Photos courtesy of Chris Mayson
Editor’s Note: Chris Mayson was recently named one of top Young Teachers in America by Golf Digest. Congratulations, Chris!
Whatever your associations with China – communism, the Great Wall, a billion people, etc. – Chris Mayson has one that might surprise you: Great golf.
Mayson, Maderas’ Director of Instruction, just returned from his second trip to China in as many years as coach of the USA Junior National Golf Team.
Mayson traveled with a team of six players to take part in the Aaron Baddeley International Junior Championships in November. The team competed four days during its nine-day stay.
The tournament took place at a 36-hole facility in the city of Yiang Jiang, China, in southern China, about two hours from Hong Kong. The courses were carved out of the side of the mountain and in the setting of a jungle terrain. Mayson describe the overall topography as “stunning.”
He says the grandeur of golf in China is a sight to behold.
“The golf there is superb,” Mayson says. “The courses are beautifully maintained and the clubhouses are all built as big and grand as possible. They are out of this world.”
Amidst that setting, Mayson’s team of four boys and two girls 18 and under competed against players from seven other countries. Carolyn Zhao turned in the outstanding individual performance, leading after 36 holes before finishing fifth. The team placed sixth.
The trip was just as much a cultural experience as a golf one, Mayson says, after a 15 ½-hour flight from LAX and a 2 ½-hour bus ride to get to the resort.

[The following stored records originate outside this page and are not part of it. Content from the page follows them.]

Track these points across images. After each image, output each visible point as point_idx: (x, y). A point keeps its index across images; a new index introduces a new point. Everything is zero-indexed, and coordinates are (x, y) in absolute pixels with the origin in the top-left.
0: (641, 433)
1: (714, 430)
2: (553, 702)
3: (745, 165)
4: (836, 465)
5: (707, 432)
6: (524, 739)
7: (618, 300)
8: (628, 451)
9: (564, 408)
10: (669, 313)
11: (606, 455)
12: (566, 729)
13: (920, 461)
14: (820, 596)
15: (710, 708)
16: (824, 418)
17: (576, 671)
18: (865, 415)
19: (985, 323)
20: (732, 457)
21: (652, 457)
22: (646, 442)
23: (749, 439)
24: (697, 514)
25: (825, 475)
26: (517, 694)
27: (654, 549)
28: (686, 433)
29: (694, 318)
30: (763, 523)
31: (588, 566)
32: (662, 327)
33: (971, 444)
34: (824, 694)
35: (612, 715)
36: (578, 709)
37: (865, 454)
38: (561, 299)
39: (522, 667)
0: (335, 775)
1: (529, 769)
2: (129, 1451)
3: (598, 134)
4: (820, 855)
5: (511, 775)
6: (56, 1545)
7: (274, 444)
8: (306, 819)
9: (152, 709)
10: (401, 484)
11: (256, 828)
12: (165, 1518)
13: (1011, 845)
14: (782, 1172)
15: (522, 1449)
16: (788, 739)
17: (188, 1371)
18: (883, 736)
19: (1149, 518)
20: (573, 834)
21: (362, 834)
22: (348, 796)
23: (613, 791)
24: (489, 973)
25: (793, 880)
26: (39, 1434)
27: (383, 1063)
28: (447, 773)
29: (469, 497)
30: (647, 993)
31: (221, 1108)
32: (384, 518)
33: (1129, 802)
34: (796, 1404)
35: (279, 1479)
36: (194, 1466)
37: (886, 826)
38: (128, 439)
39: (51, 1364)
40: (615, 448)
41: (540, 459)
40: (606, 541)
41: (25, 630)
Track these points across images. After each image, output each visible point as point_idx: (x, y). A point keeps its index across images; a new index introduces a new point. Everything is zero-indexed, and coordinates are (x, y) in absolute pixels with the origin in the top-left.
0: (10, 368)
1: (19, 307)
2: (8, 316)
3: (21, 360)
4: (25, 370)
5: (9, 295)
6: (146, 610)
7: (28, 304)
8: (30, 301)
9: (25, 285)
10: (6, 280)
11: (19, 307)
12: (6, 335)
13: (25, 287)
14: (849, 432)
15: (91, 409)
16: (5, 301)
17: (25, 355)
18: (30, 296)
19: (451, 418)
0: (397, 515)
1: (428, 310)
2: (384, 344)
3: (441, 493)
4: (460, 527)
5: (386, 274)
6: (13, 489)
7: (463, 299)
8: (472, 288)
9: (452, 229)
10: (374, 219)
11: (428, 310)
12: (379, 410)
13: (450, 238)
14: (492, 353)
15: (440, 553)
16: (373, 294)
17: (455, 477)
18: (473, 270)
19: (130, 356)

On one of his first nights there, a trip to the market gained Mayson a bit of his own paparazzi.
“We were in a small town where they rarely see westerners,” he says. “I was walking through the market and turned around. There were six people following me taking pictures. They’d never see anybody with a beard, or so tall.”
Mayson’s group was escorted at all times by two or three interpreters to help them navigate a country where it’d be impossible for a non-native to do on their own.
“I could drop you off in Rome and you could make your way to the Coliseum by talking to someone or looking at signs,” he says. “In China? No chance. A billion people and hardly anyone speaks English. And the signs are all Chinese symbols. You wouldn’t have the faintest clue.”
But with a little help, Mayson’s team was indeed able to enjoy its time in such a foreign place.
On one of their first nights, the team was taken to a hot springs, Mayson says.
“We were at a hot springs resort where the springs were like Jacuzzis,” he says. “The springs were different temperatures and even different flavors – like apple, jasmine, etc. It was pretty cool.”
And the golf? That proved to be a real test, Mayson says.
“The course we played was really demanding off the tee,” he says. “Even though they’re not very good at golf as a general population, the Chinese like to make their courses really difficult because they like to bet. They want a course where anything can happen on a given hole.”
They only thing tougher than finding a fairway, perhaps, Mayson says, was finding a good meal.
“I’ll eat anything but by the end of the trip, fries started sounding really good to me,” he says. “It’s really hard to get some quality meat. The Chinese eat chicken feet and pig’s feet and squid and octopus. When you ask what you’re eating, they just tell you it’s meat. It’s different.
“And then you try to go to McDonald’s and even that’s different.”
While the food may not be five-star, Mayson says the courses in China are.
“You have to have caddies,” he says. “The caddies stand on the back of your cart and then you walk to your ball, never drive. So there are no cart lines in the fairways.
“And labor is very cheap there so they have tons of people working on the golf course.”
The overall playing experience doesn’t match that of say Scotland, Australia and America, Mayson says, but the courses themselves are indeed world class.
“In terms of the beauty and how well maintained they are, they are definitely at the highest level.”